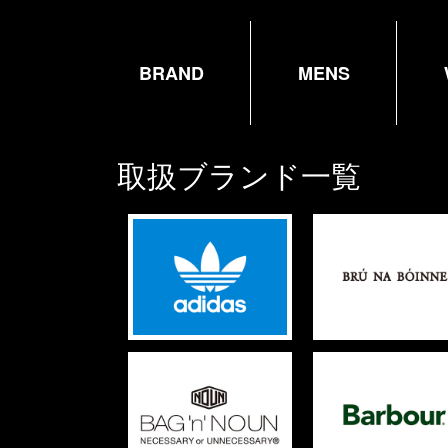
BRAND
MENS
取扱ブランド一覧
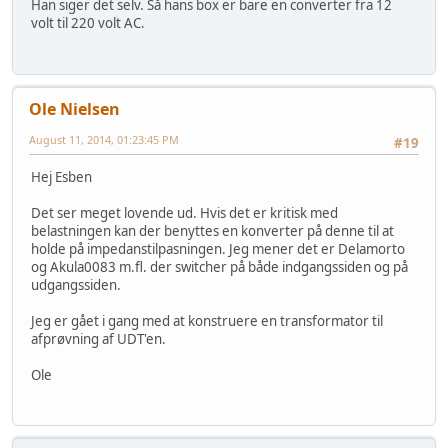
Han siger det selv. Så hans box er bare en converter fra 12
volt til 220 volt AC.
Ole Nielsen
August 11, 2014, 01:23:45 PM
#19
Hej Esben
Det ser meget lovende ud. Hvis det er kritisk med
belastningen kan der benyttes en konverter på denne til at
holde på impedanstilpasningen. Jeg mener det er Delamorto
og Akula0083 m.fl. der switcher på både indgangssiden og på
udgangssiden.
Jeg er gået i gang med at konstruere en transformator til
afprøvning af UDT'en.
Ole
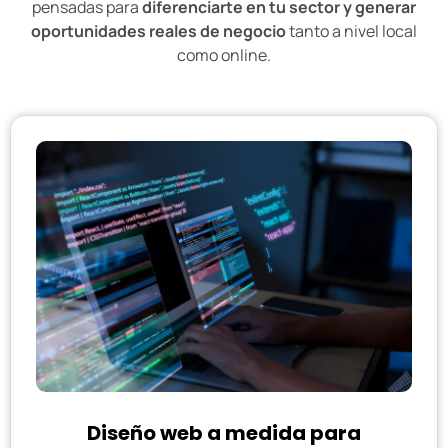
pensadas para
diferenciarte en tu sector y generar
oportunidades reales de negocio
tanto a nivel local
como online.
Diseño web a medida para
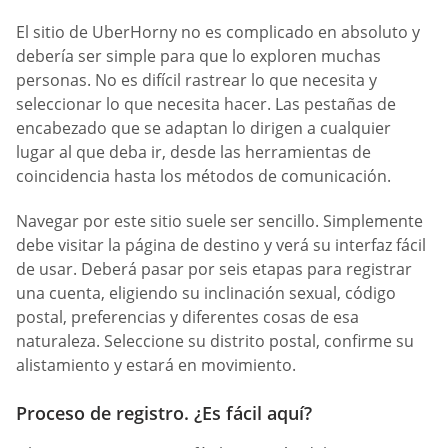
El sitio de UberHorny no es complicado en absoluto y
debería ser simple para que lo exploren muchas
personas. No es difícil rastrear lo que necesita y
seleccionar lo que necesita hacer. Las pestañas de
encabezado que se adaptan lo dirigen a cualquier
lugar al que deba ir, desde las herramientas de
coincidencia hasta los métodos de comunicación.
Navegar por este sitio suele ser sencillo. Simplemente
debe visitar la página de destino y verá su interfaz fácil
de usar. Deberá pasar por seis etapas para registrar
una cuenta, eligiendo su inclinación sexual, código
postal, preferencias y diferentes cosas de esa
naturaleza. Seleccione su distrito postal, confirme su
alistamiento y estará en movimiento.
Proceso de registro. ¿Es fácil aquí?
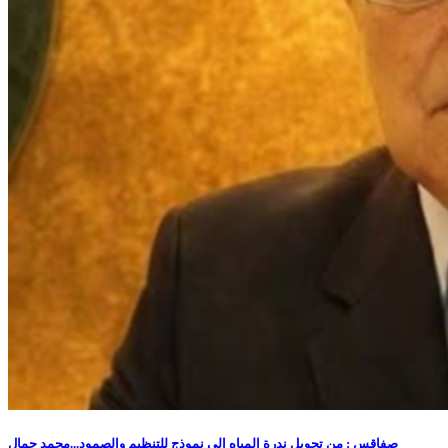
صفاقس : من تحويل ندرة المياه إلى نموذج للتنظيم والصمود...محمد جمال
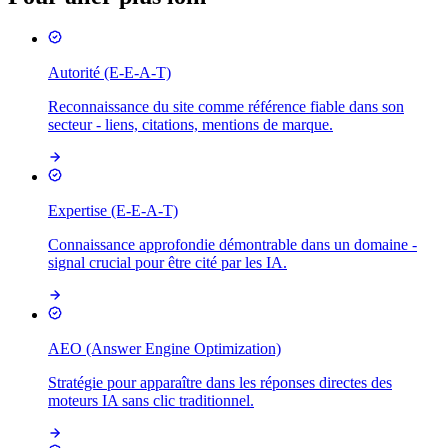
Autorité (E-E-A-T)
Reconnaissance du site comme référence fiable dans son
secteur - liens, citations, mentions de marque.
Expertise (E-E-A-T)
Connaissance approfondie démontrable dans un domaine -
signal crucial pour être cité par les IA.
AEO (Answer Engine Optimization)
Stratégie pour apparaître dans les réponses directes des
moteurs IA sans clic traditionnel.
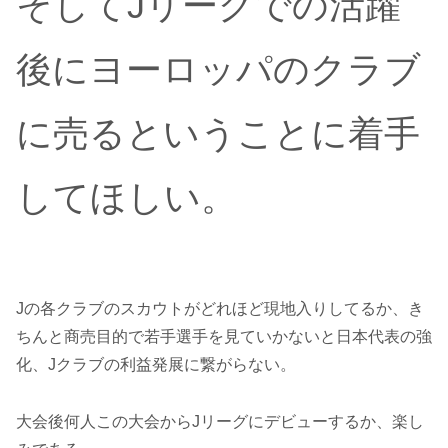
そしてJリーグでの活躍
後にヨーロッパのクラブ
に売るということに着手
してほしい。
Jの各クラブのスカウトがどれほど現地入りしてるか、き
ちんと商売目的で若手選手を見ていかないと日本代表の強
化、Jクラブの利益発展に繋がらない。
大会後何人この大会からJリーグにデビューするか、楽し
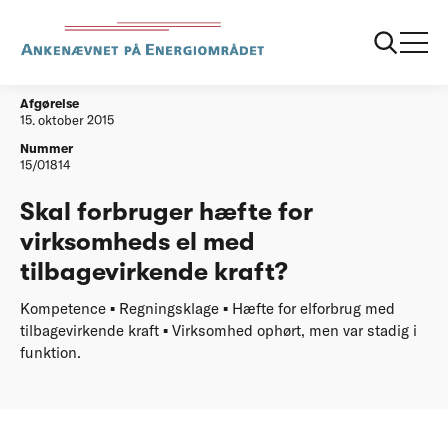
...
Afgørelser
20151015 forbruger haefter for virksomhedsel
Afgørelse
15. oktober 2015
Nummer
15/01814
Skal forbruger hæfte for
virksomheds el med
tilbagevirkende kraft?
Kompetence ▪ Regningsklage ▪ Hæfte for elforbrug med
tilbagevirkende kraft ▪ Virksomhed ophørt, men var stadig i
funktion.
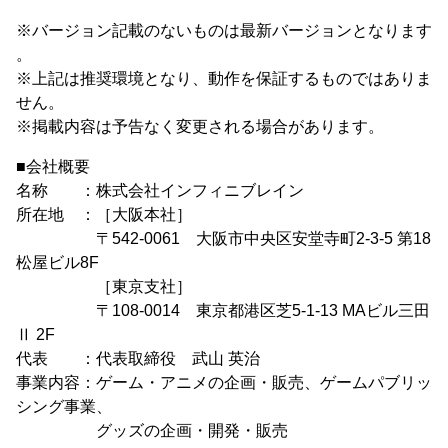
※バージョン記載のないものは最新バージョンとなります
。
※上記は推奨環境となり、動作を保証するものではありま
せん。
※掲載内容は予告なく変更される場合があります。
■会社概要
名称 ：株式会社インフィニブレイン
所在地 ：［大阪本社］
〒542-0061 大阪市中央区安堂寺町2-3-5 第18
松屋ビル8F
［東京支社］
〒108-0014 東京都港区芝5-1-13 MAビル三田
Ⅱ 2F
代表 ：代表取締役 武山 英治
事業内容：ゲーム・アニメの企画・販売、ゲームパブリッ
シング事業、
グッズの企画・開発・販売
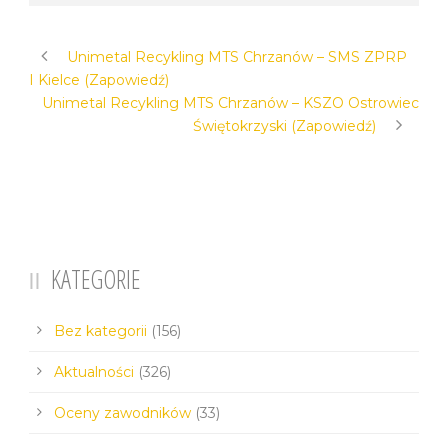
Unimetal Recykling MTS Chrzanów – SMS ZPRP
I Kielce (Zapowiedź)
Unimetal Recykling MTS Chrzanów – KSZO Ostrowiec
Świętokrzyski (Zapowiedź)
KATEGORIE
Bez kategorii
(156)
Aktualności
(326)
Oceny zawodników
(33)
++++++++
§ **WHAT TO WORK ON**
Return each line above that contains the word "fácil", reproducing every such line in full.

§ **TASK RESULT**
debe visitar la página de destino y verá su interfaz fácil
Proceso de registro. ¿Es fácil aquí?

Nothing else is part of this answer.